The central banks of the world’s biggest developed economies have taken pre-emptive action, to prevent a domino effect of banks collapsing in the event that they find themselves unable to borrow the major currencies they need.
In recent weeks, there has been evidence that major eurozone banks have found it increasingly difficult and expensive to borrow dollars, as huge US money-market funds have become wary of lending to them – because of the widespread perception that the eurozone could be moving from crisis to meltdown.
“You could call the global coordinated initiative an attempt to prevent the current funding difficulties for eurozone banks deteriorating into Credit Crunch ll for the global financial system.”
So the Federal Reserve, the US central bank, has today cut the cost of supplying dollars to the European Central Bank, the Bank of England, the Bank of Japan, the Bank of Canada and the Swiss National Bank. These central banks have in turn pledged to lend whatever dollars are needed by their local banks, at this lowered interest rate.

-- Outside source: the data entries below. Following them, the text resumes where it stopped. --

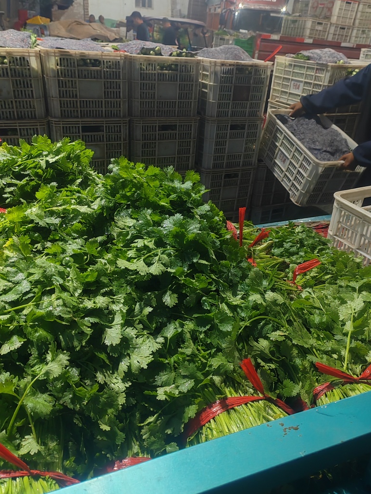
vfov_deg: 63.4
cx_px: 189
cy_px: 240
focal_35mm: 28
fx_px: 400
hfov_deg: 49.8
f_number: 1.9
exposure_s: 1/50
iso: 2000
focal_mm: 5.52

The central banks have said they will continue to lend dollars to their respective banks in this way until 1 February 2013.
Also, these central banks have put in place contingency arrangements to supply other currencies to their banks, should the need arise.
So, for example, the Bank of England would be able to lend euros to British banks, if these banks were unable to borrow them from commercial financial institutions.
You could call the global coordinated initiative an attempt to prevent the current funding difficulties for eurozone banks deteriorating into Credit Crunch ll for the global financial system.
Investors seem impressed. Share prices, especially the share prices of banks, have risen sharply in markets across the world – on the perception that there has been a diminution in the risk of a return to acute conditions of crisis in banking markets.